Budget & Finance

The most important aspect of planning a reunion is the budget. Your budget should include every expense you can think of, no matter how small or insignificant it may seem. Allow some extra money in the budget for unexpected expenses that you may come across. The budget will have a big impact on the location and type of reunion you will have. The person who is responsible for the budget must be strict and account for every penny spent. It is a good idea to set up a separate reunion bank account for tracking all expenses.

There is not as much planning and work involved with a one-day event, but a weekend reunion allows plenty of time to visit with everyone and bond through activities and outings. If it’s a Saturday cookout in the park, will you ask everyone to bring food to share? This is a less expensive option than having a catered meal, but sometimes part of the fun is in the cooking and interaction while preparing.

You don’t want to plan a reunion that no one can afford to attend. To determine the cost per person, divide the final cost by the number of members attending. This is the price per member. You might want to give a discount for seniors and/or small children for a family reunion example, but remember to recalculate, because doing so would alter the price per person for everyone else. Make sure you specify exactly what is and is not included in the “ticket price” or price per person when you send out invitations. It would be embarrassing if someone arrived expecting their hotel room to be covered by their “ticket price” when this was intended to be an additional cost.

Always set a deadline sometime in advance for at least a percentage of the “ticket price.” You will need some money for advance deposits and fees to reserve different aspects of the reunion that you’ve planned. Also, if you collect some or all of the money up front, people are less likely to cancel at the last minute, leaving you with food and other amenities that you didn’t need.
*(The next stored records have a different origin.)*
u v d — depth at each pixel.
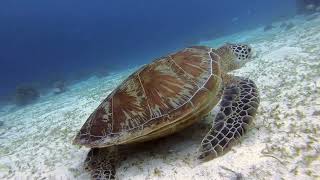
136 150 5.75
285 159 4.32
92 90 17.45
To defray the costs of the reunion and keep “ticket prices” down, employ some fun ways to raise money, including having auctions and raffles. Some auction ideas could include handmade crafts, family heirlooms for a family reunion, baked goods for school reunions, or white elephant gifts. This is a fun way to get everyone together to support a good cause—your togetherness! For the raffle, sell tickets for items that many members would enjoy having or giving as a gift. Some ideas include handmade crafts for a church reunion, professionally framed family trees for a family reunion, coolers or wine totes for an alumni reunion, concert tickets for a sorority reunion, etc. Sell tickets for a few dollars each, and hold the drawing at the end of the reunion. This way, you can drum up some friendly competition and sell more tickets, earning enough to pay for the items as well as make a profit towards your other reunion expenses.

Another option for creating profit for the reunion is to sell memorabilia at the reunion. Selling slightly marked up college t-shirts, sorority tote bags, sports hats, etc. will provide members with a memento that can also be passed down through the family or group. Make sure to put the date of the reunion on the items, and create a different design for each gathering, so that your demand will stay high for these items year after year!